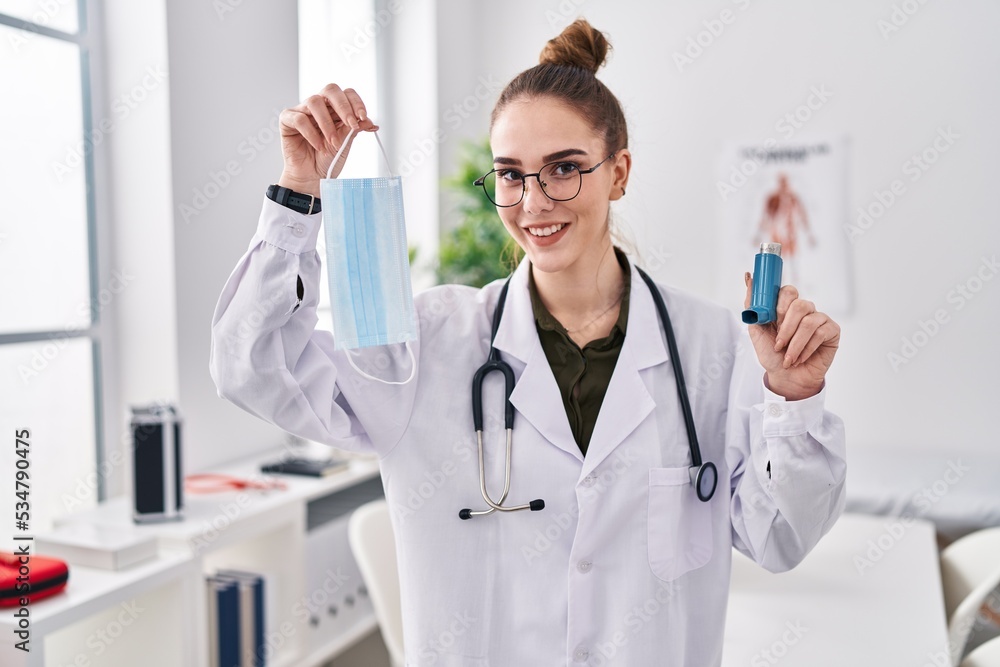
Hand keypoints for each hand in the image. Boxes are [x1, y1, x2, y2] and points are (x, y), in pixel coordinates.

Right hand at [276, 83, 378, 196]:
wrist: (313, 177)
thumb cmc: (328, 159)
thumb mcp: (345, 143)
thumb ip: (354, 129)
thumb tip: (368, 121)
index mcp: (335, 109)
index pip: (346, 94)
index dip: (356, 103)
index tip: (363, 118)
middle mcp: (319, 106)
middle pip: (331, 90)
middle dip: (344, 106)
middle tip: (351, 124)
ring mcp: (302, 111)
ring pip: (314, 102)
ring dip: (327, 123)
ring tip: (332, 142)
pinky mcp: (287, 120)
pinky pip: (299, 119)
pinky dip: (311, 133)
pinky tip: (318, 146)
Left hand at [743, 272, 839, 400]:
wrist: (785, 378)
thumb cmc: (772, 354)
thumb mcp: (756, 330)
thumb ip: (753, 305)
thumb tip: (749, 277)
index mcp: (786, 307)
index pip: (788, 291)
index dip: (781, 304)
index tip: (773, 318)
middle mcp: (804, 310)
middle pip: (800, 304)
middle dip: (787, 326)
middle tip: (779, 343)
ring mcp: (819, 319)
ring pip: (809, 321)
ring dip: (795, 343)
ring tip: (788, 357)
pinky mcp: (832, 331)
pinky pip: (821, 332)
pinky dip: (806, 348)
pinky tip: (800, 358)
^^^^^^^^^^^^^^^^
**What you need to do**
Check every line above for the string "thumb", and copy the ones that have it.

**Result**
thumb cmc: (328, 159)
thumb mcp: (345, 143)
thumb ip: (354, 129)
thumb tip: (368, 121)
thumb cmc: (772, 354)
thumb mcp: (756, 330)
thumb ip: (753, 305)
thumb tip: (749, 277)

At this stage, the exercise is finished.